Ridership on the City’s subways is at its highest level since 1950. And the L train has the fastest growing ridership:
The subway line with the largest weekday growth from 2007 to 2008 was the L line, with an 8.5 percent increase in ridership. Seven stations, situated all along the line, had more than 10 percent growth: First Avenue in Manhattan, and the Bedford, Wilson, Bushwick (Aberdeen Street), Atlantic, Livonia and New Lots stations in Brooklyn. Weekday ridership on the L line has grown 29 percent since 2003 and 79 percent since 1998 [emphasis added].
79%! In 10 years, ridership on the L has almost doubled. But that’s no surprise to the TA:
“The L line’s growth is not surprising, given that it has been the fastest growing line in the system for years,” said Howard H. Roberts Jr., president of New York City Transit.
Ever hear the phrase “past performance is no guarantee of future results”? Sounds like MTA’s long-range planning involves looking at what happened last year and waiting to see if it happens again this year. I guess City Planning forgot to tell the MTA that they were adding 10,000 housing units to the Brooklyn side of the L line. Even with a slowing economy, you have to figure someone is going to live in these buildings that are still going up at the rate of two or three per block. And you also have to figure that a lot of these people are going to be taking the L train to Manhattan (or Bushwick).
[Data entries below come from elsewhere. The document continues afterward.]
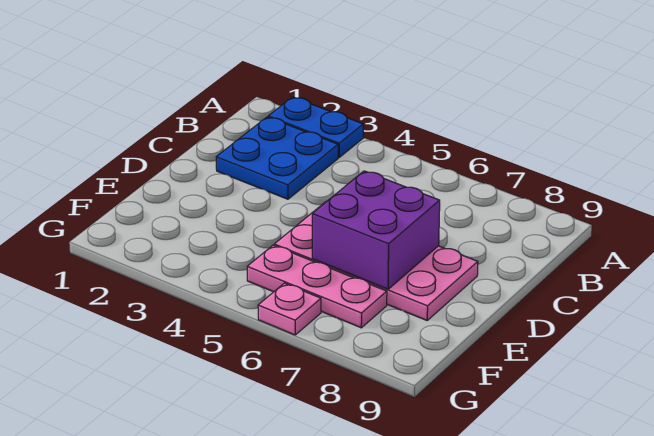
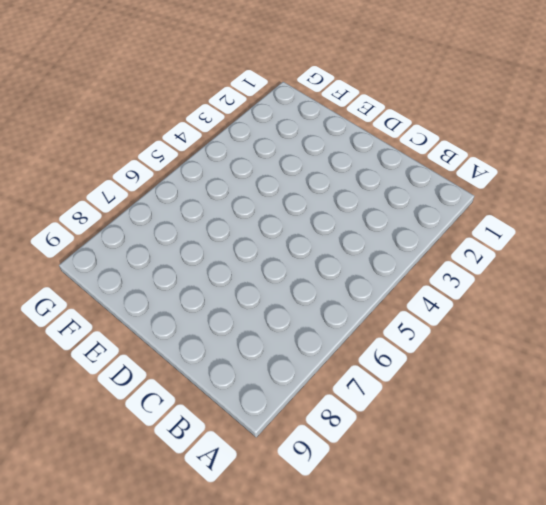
none -> blue plate A2:A3 level 1
none -> blue plate B2:C3 level 1

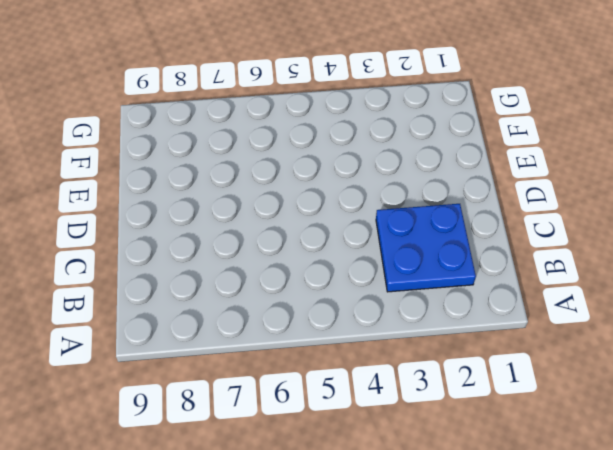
none -> blue plate A2:A3 level 1
none -> pink plate D5:E8 level 1

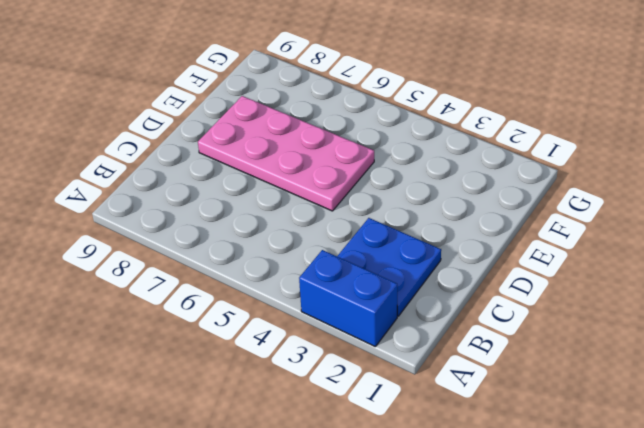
blue brick A2:A3 level 1 -> blue plate A2:A3 level 1
none -> pink plate F5:F7 level 1
none -> pink plate G6 level 1

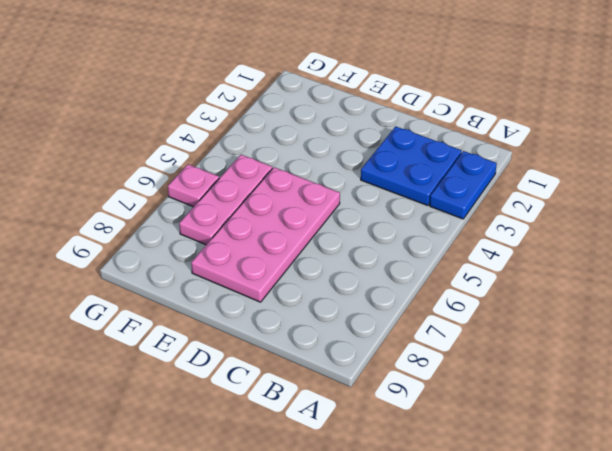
none -> purple brick D6:E7 level 2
And its not just the L – ridership at the Bowery Station of the J/(formerly)M/Z line was up 16%. I’d like to see the stats for the rest of the line – Bowery is one of the least used stations in the system (the TA was talking about closing it 5 years ago), so any increase would be statistically significant. But I suspect ridership on the J/M/Z is up pretty substantially overall. Its certainly a lot more crowded at Marcy Ave. in the morning.